Notes on Ethereum Scaling
Contents
Scaling
The cost of using the network is incremented as more people are using it, creating the need for scaling solutions.
Main goal is to increase transaction speed (faster finality), and transaction throughput (high transactions per second), without sacrificing decentralization or security.
Scaling is categorized as on-chain scaling or off-chain scaling.
On-chain Scaling
This method of scaling requires changes to the Ethereum protocol (layer 1 Mainnet). Sharding is currently the main focus for this method of scaling.
Sharding is the process of splitting a database horizontally to spread the load. In an Ethereum context, sharding will reduce network congestion and increase transactions per second by creating new chains, known as “shards.” This will also lighten the load for each validator who will no longer be required to process the entirety of all transactions across the network.
Off-chain Scaling
Off-chain solutions are implemented separately from layer 1 Mainnet - they require no changes to the existing Ethereum protocol.
- Some solutions, known as “layer 2” solutions, derive their security directly from layer 1 Ethereum consensus, such as optimistic rollups, zero-knowledge rollups or state channels.
- Other solutions involve the creation of new chains in various forms that derive their security separately from Mainnet, such as sidechains, validiums, or plasma chains. These solutions communicate with Mainnet, but derive their security differently to obtain a variety of goals.
- A sidechain is an independent EVM-compatible blockchain which runs in parallel to Mainnet. These are compatible with Ethereum via two-way bridges, and run under their own chosen rules of consensus, and block parameters.
- A plasma chain is a separate blockchain that is anchored to the main Ethereum chain, and uses fraud proofs (like optimistic rollups) to arbitrate disputes.
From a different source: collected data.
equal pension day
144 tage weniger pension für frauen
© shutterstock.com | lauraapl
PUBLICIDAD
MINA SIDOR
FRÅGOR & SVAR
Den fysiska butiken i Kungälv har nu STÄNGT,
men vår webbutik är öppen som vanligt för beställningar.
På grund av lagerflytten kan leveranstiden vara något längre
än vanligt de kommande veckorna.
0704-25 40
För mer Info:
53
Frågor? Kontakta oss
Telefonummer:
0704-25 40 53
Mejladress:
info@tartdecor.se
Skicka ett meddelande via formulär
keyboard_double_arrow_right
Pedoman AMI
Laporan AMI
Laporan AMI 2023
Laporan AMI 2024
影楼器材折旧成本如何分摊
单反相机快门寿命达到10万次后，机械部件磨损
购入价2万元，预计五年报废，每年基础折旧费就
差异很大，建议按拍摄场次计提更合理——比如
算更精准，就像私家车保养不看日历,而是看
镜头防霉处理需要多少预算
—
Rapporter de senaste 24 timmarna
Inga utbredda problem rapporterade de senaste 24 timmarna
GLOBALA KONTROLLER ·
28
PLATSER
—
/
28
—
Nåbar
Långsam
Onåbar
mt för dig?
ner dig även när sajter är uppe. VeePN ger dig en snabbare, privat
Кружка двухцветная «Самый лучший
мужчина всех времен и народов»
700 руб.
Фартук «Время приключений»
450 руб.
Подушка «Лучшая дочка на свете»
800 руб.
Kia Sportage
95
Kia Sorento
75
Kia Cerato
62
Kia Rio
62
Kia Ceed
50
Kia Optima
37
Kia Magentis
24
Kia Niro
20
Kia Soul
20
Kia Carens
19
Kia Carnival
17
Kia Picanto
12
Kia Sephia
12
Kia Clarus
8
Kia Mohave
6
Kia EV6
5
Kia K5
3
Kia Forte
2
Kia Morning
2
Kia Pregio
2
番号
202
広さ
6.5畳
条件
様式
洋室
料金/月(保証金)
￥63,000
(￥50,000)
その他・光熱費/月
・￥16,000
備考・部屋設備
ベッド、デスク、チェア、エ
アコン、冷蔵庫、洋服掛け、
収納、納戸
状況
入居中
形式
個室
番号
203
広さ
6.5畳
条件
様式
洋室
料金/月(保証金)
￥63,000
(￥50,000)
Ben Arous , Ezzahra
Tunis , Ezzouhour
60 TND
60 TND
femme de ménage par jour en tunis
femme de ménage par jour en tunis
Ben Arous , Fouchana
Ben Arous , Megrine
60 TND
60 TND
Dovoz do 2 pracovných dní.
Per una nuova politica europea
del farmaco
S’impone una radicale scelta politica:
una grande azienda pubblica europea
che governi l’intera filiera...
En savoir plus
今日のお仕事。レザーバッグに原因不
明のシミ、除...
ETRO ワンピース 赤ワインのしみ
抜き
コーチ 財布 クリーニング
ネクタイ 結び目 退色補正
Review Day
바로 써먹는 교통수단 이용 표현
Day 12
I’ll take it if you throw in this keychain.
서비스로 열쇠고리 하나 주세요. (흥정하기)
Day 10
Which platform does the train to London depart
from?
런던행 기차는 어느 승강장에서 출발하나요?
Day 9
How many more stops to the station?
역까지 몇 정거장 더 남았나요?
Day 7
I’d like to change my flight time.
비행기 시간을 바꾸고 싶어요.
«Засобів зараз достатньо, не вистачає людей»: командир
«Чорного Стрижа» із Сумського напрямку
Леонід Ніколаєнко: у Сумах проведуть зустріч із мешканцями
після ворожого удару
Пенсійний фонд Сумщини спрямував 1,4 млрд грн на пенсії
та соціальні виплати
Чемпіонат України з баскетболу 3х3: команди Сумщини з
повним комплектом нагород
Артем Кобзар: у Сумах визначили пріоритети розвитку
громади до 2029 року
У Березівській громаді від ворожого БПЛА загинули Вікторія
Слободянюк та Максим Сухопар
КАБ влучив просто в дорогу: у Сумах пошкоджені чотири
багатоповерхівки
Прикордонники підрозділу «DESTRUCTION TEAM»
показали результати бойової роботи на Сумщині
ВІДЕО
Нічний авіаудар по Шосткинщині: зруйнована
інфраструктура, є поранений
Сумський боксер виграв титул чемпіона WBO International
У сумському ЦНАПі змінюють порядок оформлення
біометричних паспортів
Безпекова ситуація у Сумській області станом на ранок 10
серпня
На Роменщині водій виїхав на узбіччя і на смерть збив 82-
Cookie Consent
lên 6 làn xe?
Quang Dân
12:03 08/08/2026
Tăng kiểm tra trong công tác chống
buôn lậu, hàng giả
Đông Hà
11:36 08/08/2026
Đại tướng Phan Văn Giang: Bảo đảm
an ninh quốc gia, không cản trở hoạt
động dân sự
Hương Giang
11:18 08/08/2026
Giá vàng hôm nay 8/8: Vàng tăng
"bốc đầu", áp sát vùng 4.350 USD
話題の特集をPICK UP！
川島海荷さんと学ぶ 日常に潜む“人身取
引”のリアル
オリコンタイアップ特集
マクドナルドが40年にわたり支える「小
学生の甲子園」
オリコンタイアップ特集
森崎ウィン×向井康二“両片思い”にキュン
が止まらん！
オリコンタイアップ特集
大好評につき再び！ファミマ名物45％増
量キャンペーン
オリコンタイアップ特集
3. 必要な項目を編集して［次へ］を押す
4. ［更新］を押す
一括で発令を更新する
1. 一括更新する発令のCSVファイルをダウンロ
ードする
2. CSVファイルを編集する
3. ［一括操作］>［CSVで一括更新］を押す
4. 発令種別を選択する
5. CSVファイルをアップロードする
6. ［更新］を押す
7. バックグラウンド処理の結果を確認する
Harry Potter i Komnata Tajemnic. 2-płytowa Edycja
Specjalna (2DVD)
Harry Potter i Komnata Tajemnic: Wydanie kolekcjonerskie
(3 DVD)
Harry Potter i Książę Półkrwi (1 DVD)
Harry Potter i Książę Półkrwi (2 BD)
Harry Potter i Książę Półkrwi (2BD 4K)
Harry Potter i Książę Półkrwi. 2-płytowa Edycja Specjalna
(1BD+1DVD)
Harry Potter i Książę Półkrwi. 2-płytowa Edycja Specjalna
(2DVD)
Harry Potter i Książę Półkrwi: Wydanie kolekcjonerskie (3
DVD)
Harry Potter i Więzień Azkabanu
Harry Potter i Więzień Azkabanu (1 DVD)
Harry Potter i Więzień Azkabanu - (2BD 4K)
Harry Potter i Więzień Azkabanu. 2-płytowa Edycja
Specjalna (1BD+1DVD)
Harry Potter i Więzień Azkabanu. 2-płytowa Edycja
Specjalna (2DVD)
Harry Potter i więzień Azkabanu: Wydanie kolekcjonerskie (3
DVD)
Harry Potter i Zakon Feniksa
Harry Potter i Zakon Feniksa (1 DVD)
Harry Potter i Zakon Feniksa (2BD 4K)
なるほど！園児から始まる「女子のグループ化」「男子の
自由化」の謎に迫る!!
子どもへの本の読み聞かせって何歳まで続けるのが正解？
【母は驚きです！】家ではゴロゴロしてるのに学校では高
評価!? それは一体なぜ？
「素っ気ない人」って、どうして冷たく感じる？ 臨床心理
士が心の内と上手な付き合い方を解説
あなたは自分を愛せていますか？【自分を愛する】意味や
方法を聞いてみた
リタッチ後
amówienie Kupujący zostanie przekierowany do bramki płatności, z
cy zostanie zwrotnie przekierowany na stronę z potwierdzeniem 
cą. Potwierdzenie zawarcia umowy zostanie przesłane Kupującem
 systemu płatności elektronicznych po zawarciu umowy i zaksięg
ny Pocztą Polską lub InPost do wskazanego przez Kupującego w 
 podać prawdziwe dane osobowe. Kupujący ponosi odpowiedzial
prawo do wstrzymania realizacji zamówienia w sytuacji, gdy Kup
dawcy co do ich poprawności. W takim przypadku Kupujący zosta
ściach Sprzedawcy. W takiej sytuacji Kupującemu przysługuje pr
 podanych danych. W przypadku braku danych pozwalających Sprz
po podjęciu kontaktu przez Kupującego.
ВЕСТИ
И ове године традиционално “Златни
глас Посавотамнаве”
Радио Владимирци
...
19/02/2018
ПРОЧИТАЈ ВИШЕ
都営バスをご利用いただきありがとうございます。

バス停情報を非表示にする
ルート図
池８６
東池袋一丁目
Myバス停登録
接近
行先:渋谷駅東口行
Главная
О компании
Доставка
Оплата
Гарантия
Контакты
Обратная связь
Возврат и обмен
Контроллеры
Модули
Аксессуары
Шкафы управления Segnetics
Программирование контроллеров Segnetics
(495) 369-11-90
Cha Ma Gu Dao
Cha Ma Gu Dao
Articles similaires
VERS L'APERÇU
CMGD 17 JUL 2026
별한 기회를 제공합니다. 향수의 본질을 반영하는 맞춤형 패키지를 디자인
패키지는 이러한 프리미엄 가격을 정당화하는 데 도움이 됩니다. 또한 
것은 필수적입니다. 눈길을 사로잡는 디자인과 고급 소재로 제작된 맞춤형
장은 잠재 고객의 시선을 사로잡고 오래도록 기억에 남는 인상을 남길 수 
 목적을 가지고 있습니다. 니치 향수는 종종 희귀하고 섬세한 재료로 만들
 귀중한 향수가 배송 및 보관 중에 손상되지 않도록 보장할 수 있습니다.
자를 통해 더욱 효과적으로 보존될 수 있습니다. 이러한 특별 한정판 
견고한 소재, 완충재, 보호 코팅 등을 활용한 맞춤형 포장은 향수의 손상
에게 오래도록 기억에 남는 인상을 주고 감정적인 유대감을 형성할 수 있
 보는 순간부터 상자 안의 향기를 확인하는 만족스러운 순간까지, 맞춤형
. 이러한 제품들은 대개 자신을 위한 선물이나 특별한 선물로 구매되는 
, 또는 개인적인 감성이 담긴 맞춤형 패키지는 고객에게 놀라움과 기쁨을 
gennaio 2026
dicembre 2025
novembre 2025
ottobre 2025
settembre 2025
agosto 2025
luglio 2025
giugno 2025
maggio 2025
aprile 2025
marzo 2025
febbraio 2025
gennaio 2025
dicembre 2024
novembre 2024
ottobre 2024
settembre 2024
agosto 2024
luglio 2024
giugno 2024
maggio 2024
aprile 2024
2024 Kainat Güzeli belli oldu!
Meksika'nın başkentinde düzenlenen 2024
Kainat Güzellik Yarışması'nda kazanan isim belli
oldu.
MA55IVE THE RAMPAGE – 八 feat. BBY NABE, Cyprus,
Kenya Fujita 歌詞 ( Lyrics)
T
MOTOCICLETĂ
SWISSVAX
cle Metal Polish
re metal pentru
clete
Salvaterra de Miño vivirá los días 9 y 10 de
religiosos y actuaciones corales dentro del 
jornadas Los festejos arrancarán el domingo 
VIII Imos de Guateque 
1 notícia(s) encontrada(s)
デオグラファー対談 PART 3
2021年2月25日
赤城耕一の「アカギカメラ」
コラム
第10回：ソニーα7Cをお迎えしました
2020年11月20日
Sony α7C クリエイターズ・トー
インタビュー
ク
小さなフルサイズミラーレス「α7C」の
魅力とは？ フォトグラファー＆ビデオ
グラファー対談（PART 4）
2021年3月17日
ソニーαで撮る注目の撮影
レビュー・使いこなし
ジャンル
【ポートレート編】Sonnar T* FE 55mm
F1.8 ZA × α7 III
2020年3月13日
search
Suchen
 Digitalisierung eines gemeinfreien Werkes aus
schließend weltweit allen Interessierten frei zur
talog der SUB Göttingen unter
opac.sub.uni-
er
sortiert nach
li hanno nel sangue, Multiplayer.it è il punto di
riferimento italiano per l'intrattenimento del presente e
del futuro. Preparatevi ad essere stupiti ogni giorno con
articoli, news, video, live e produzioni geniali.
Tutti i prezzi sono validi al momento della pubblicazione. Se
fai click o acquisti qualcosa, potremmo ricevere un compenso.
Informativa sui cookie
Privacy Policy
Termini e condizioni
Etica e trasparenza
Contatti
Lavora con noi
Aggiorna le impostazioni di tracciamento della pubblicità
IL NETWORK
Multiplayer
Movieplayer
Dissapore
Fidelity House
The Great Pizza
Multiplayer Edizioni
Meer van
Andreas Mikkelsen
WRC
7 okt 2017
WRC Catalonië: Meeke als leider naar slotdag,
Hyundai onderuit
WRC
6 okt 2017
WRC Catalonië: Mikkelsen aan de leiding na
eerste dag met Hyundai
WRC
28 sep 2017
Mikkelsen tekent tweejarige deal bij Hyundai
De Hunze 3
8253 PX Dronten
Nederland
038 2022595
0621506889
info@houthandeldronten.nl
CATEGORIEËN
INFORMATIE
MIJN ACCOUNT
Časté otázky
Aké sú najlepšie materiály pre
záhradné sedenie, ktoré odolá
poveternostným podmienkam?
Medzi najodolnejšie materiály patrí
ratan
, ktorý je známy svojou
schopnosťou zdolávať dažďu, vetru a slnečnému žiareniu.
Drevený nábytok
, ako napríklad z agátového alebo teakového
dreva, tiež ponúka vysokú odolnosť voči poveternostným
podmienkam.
- A Validium chain uses validity proofs like zero-knowledge rollups but data is not stored on the main layer 1 Ethereum chain. This can lead to 10k transactions per second per Validium chain and multiple chains can be run in parallel.
Layer 2 Scaling
Layer 2 is a collective term for solutions designed to help scale your application by handling transactions off the Ethereum Mainnet while taking advantage of the robust decentralized security model of Mainnet.
- Most layer 2 solutions are centered around a server or cluster of servers, each of which may be referred to as a node, validator, operator, sequencer, block producer, or similar term.
Generally speaking, transactions are submitted to these layer 2 nodes instead of being submitted directly to layer 1.
For some solutions the layer 2 instance then batches them into groups before anchoring them to layer 1, after which they are secured by layer 1 and cannot be altered.
Transactions are rolled up into a single transaction to Mainnet Ethereum, reducing gas fees for users.
There are two types of rollups with different security models:
- Optimistic rollups: assumes transactions are valid by default and only runs computation, via a fraud proof, in the event of a challenge.
- Zero-knowledge rollups: runs computation off-chain and submits a validity proof to the chain.
- A cryptographic proof, also known as a SNARK (Succinct Non-Interactive Argument of Knowledge), is generated and submitted to layer 1.
State channels utilize multisig contracts to enable participants to transact quickly and freely off-chain, then settle finality with Mainnet. The two types of channels are currently state channels and payment channels.
- Participants have to be known upfront.
- Users have to lock up their funds in a multisig contract.
- This solution is application-specific.